Vessels as large as cruise ships can naturally and quickly consume a great amount of resources, and leave behind a great deal of waste if operators are not careful. Securing boat insurance that works the best for you might include sizable pollution coverage, or at least get your operators thinking about the effect that their operating habits may have on the environment and the larger perception of the company overall.

The environmental activist group Friends of the Earth has just published its 2013 "report card" of 16 cruise line companies that operate worldwide, assessing them for adherence to earth-friendly practices and determining how they stack up against the best possible practices for maintaining clean air and water.

Famous cruise companies like Carnival, Princess and Royal Caribbean International were ranked based on their performance in these areas and then given one overall "grade" for their policies.
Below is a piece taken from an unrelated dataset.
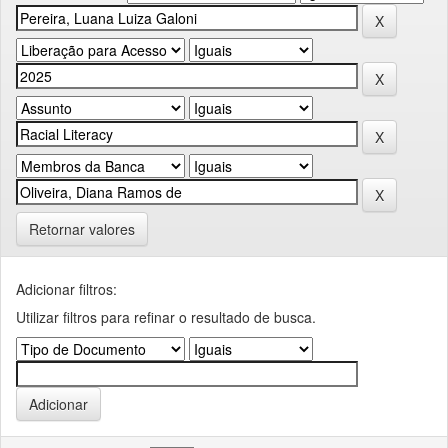
Retornar valores
Adicionar filtros:
Utilizar filtros para refinar o resultado de busca.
The results showed some interesting disparities: Royal Caribbean was awarded an A for the way it handled its sewage, but an F for its air pollution reduction, giving it a C total. 

At the top of the list was Disney Cruise line, which not only scored almost straight As, but also exhibited an improvement over its ranking in the previous year.

It's not just special interest groups that could be looking closely at the impact your vessels have on the ocean: any pollution left behind could result in a string of different incidents requiring strong coverage. A boat insurance broker with special packages that cover this area might be in your best interest if these are the sort of risks your fleets might encounter.